— Ты похудела, — наконец сказал он, недовольно глядя на нее. — И у тебя в глазах это жуткое пустое выражение, от которого мне хочется схватить тебя и потрясти.
Файер снова провела рукой по его волосам и тщательно подобрала слова, найдя такие, от которых не хотелось бы плакать.
— Я не то чтобы хандрила, — сказала она. — Я не ощущаю связи с собой, Гаран.
— Твоя сила не убыла, — сказал он. — Я ее чувствую. Ты сразу меня успокоила.
Она задумалась, возможно ли это — обладать такой силой и одновременно быть разбитой внутри на кусочки и дрожать, все время дрожать.
Снова оглядела его. Вид у него был совсем неважный. Слишком уж много он держал на своих плечах.
— Так для чего я вам нужна?
— Могу я просить тебя облегчить боль тех, кто умирает здесь, в форте?

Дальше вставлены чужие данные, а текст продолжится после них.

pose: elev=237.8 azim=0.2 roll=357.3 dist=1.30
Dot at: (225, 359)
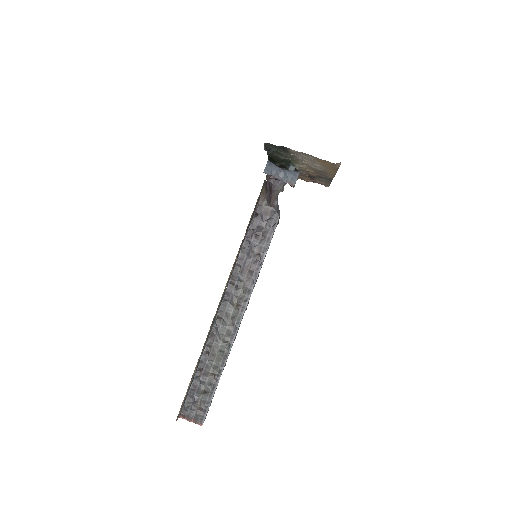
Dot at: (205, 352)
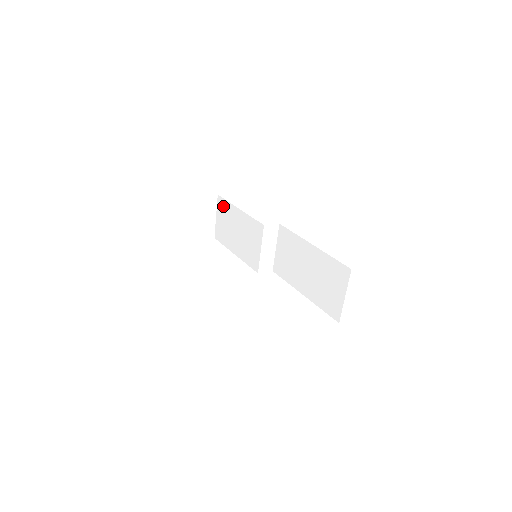
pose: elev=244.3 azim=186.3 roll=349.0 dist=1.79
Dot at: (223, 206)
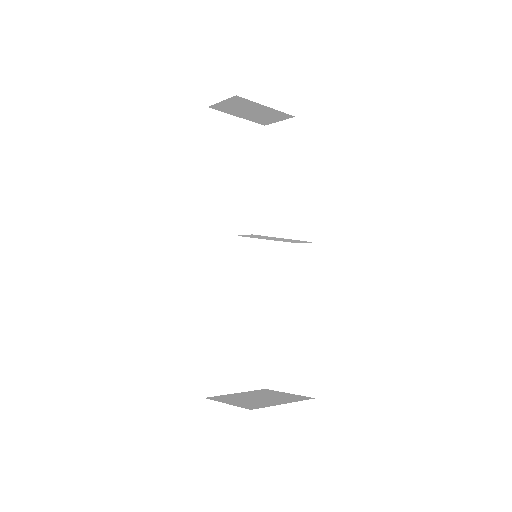
Dot at: occluded
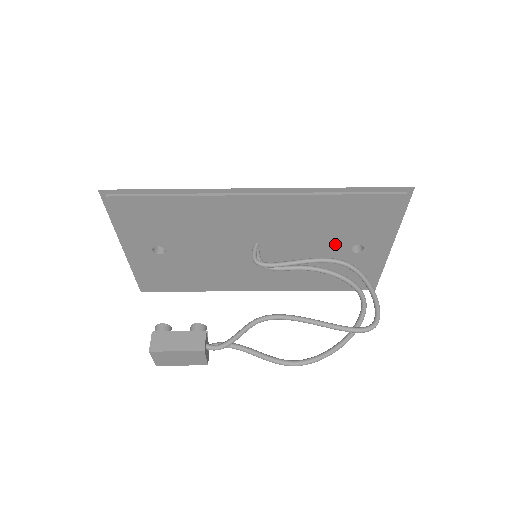
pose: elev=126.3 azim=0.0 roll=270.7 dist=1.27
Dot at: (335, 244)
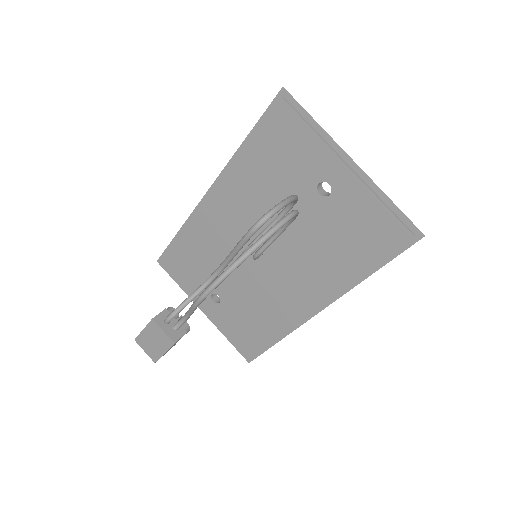
Dot at: (302, 199)
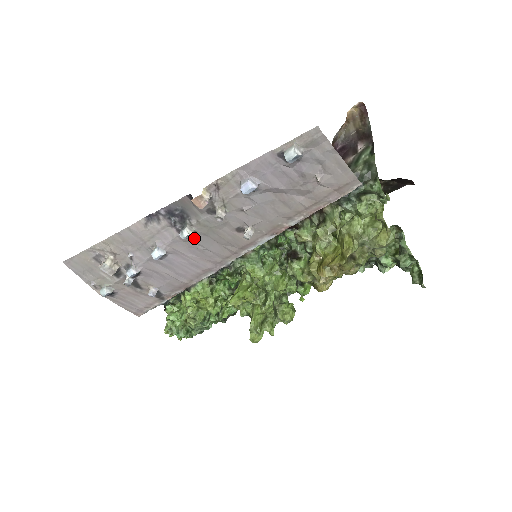
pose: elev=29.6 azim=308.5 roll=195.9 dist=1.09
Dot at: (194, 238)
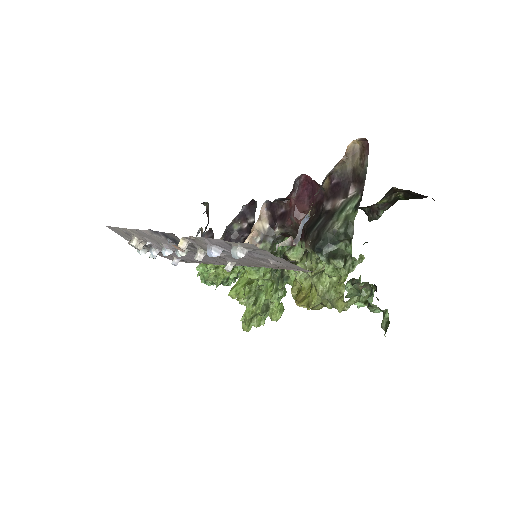
Dot at: (191, 251)
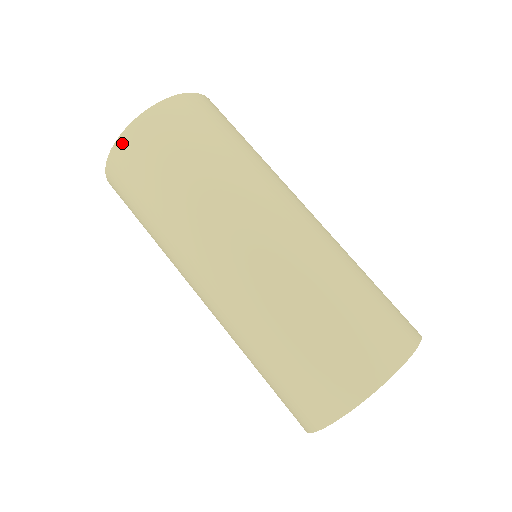
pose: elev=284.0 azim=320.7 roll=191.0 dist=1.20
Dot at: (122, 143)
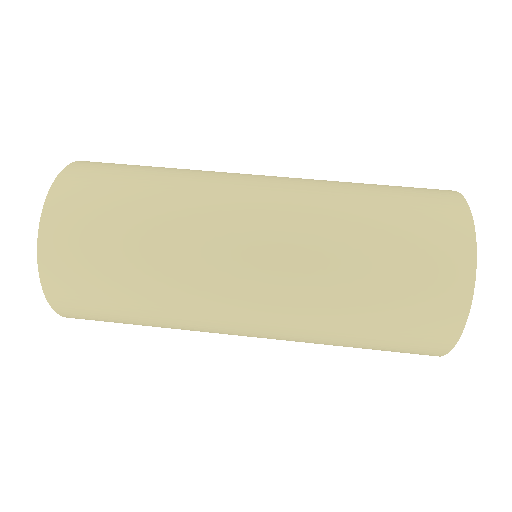
Dot at: (48, 223)
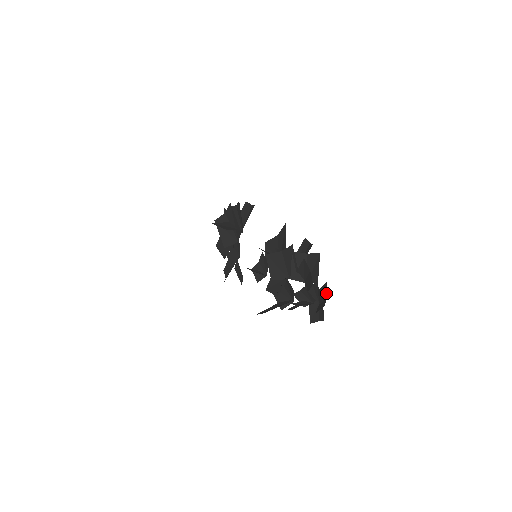
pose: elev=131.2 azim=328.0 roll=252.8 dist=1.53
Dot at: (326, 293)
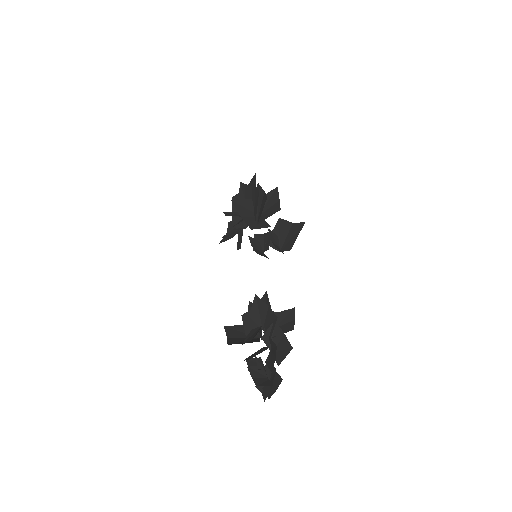
Dot at: (277, 387)
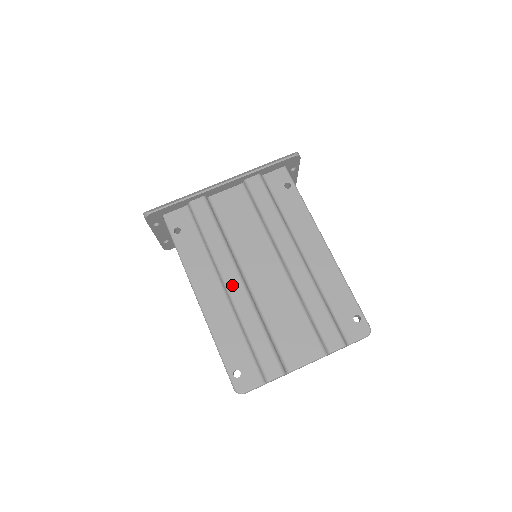
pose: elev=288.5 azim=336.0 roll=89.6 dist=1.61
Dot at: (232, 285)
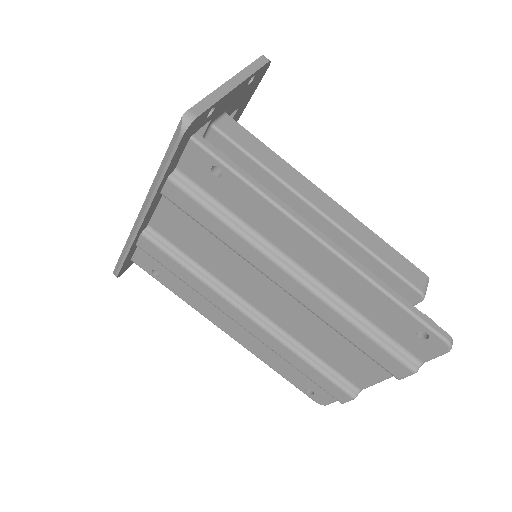
Dot at: (245, 325)
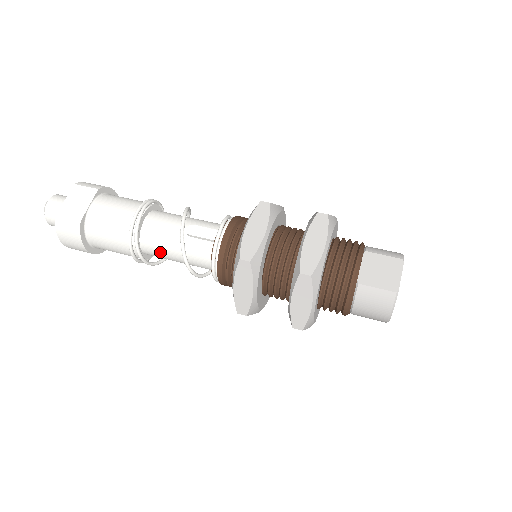
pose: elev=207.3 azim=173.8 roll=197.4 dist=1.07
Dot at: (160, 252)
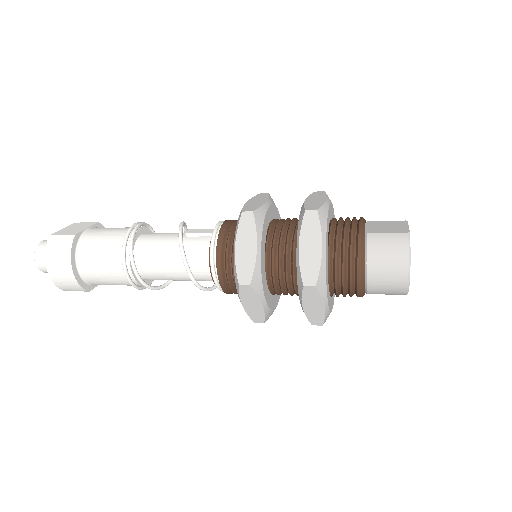
Dot at: (154, 259)
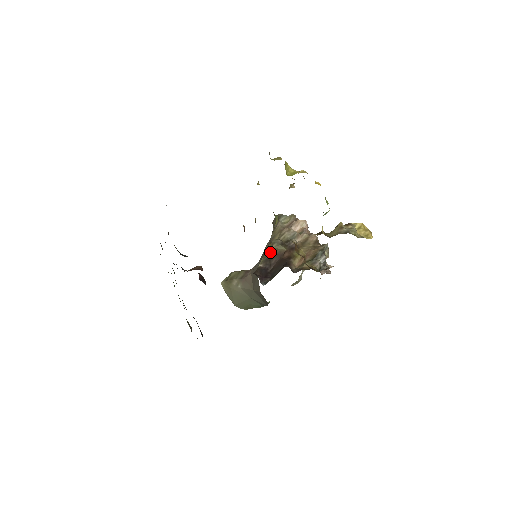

Лечили в форте в огромном помещении на первом этаже, которое в мирное время было обиталищем пятисот воин. В окнах не было стекол, поэтому ставни держали закрытыми, чтобы сохранить тепло, исходящее от каминов вдоль стен и от костра в середине, дым от которого неровно поднимался к открытому дымоходу в потолке, ведшему через все этажи на крышу и в небо.
Помещение было полутемное, воины стонали и вскрикивали, все пропахло кровью, дымом и чем-то приторным, что заставило Файер остановиться на пороге. Слишком похоже на один из ее кошмаров. Она просто не могла этого сделать.
Но потом она увидела человека, лежащего на спине на одной из кроватей. Нос и уши у него были такими же черными, как ее пальцы, и на груди лежала единственная рука, второй не было вовсе — только культя, завернутая в марлю. Он сжимал зубы и дрожал в лихорадке, и Файер двинулась к нему, не в силах бороться с состраданием.
От одного только взгляда на нее его паника, казалось, утихла. Файер села на край кровати и посмотрела ему в глаза, чувствуя, что он изнурен, но боль и страх не дают ему отдохнуть. Она убрала чувство боли, успокоила страх. Помогла ему заснуть.
Вот так Файер и стала постоянным обитателем целительской; ей даже лучше, чем снадобьям, удавалось унять боль, а целительская вечно была полна самых разных видов боли. Иногда хватало просто посидеть с воином, чтобы успокоить его, а иногда, например, если из кого-то вынимали стрелу или оперировали без обезболивания, требовалось большее. В некоторые дни ее сознание было в нескольких местах одновременно, успокаивая самую сильную боль, пока сама она перемещалась по рядам пациентов, распустив волосы и выискивая взглядом глаза лежащих на кроватях мужчин и женщин, которым становилось не так страшно от одного того, что они ее увидели.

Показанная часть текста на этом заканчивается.